### PROBLEM REQUIREMENTS:
Reproduce, word for word, the part of the media multitasking study text between "I by myself" and "my buddies (feeling).", inclusive.

### SOURCE EXTRACT:

---

Research question II: Which type of media multitasking has the advantage of gratifying users’ cognitive needs?

2 Method

In order to deeply understand young people’s needs and gratifications concerning media multitasking, we conducted a field study among college students. We adopted an experience sampling method to track their daily media multitasking activities and their dynamic state of needs and gratifications. Experience sampling is an effective method to gain insight into what people are experiencing during a particular period and it has been used a lot in the study concerning multitasking [13, 25, 26].

We recruited 25 college students in a 14-day experience sampling ethnographic study. All the participants owned at least 3 types of smart devices including a personal computer, a smartphone and a tablet computer. They all had the habit of multitasking interaction with multiple smart devices. During the study period, each participant received one message via WeChat at fixed time to remind him/her to report media multitasking activities in the past four hours. One experimenter sent messages three times at 12:30, 16:00 and 22:00. Upon receiving the message, the participant should reply in 1.5 h, otherwise the reply would be regarded invalid. They were also allowed to actively report their media multitasking activities anytime they were willing to. Each report of media multitasking should contain information on location, people involved, devices, content on each device, motivations and feelings. If a participant left out a particular detail, the experimenter would send a message asking for supplement. Before the formal field study, the experimenter gave participants instructions in a training section about how to reply to messages to report. In the training section, the experimenter also provided two examples as the report templates. One template is as follows:

I by myself (people) used my computer (device) to watch The Voice of China (content) in my dorm (location) , meanwhile used my smartphone (device) to tweet about the singers’ performance (content) because it is very interesting (motivation) . Then I was very happy to communicate with my buddies (feeling).

---

### GIVEN DATA:
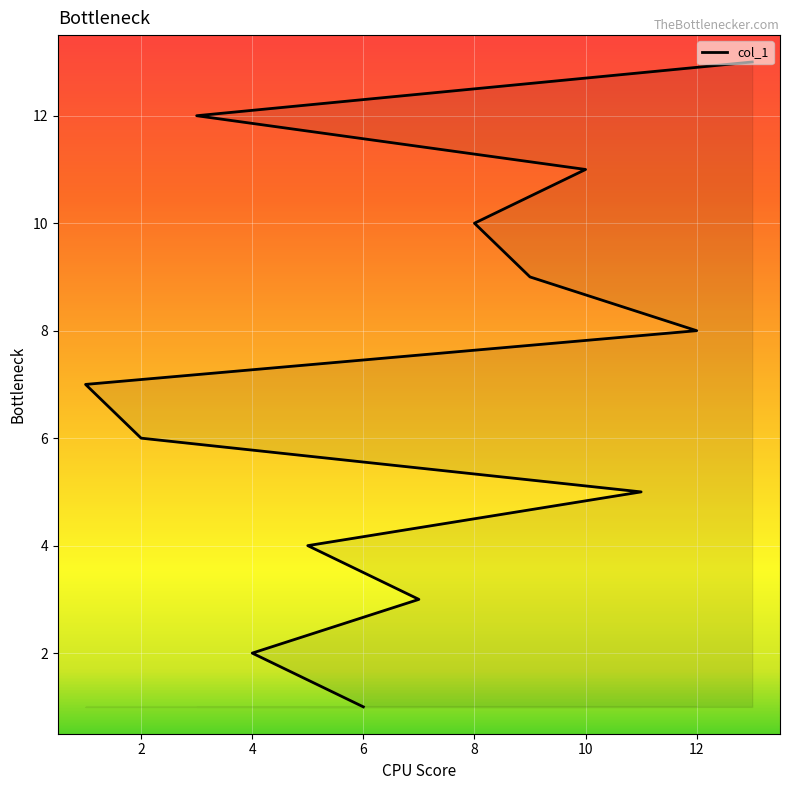

Reading left to right, list all the values displayed in this chart.

1	2	3	4	5	6	7	8	9	10	11	12	13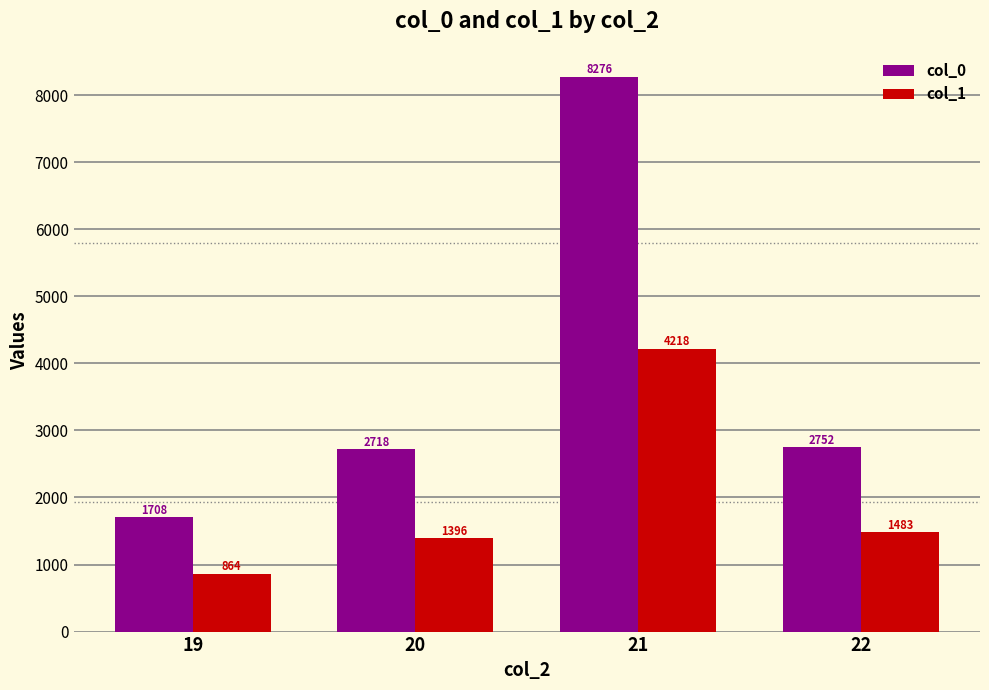

The value of col_1 at 19 is 1133. True or false?

False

---

### EXERCISE RESPONSE:
I by myself (people) used my computer (device) to watch The Voice of China (content) in my dorm (location) , meanwhile used my smartphone (device) to tweet about the singers’ performance (content) because it is very interesting (motivation) . Then I was very happy to communicate with my buddies (feeling).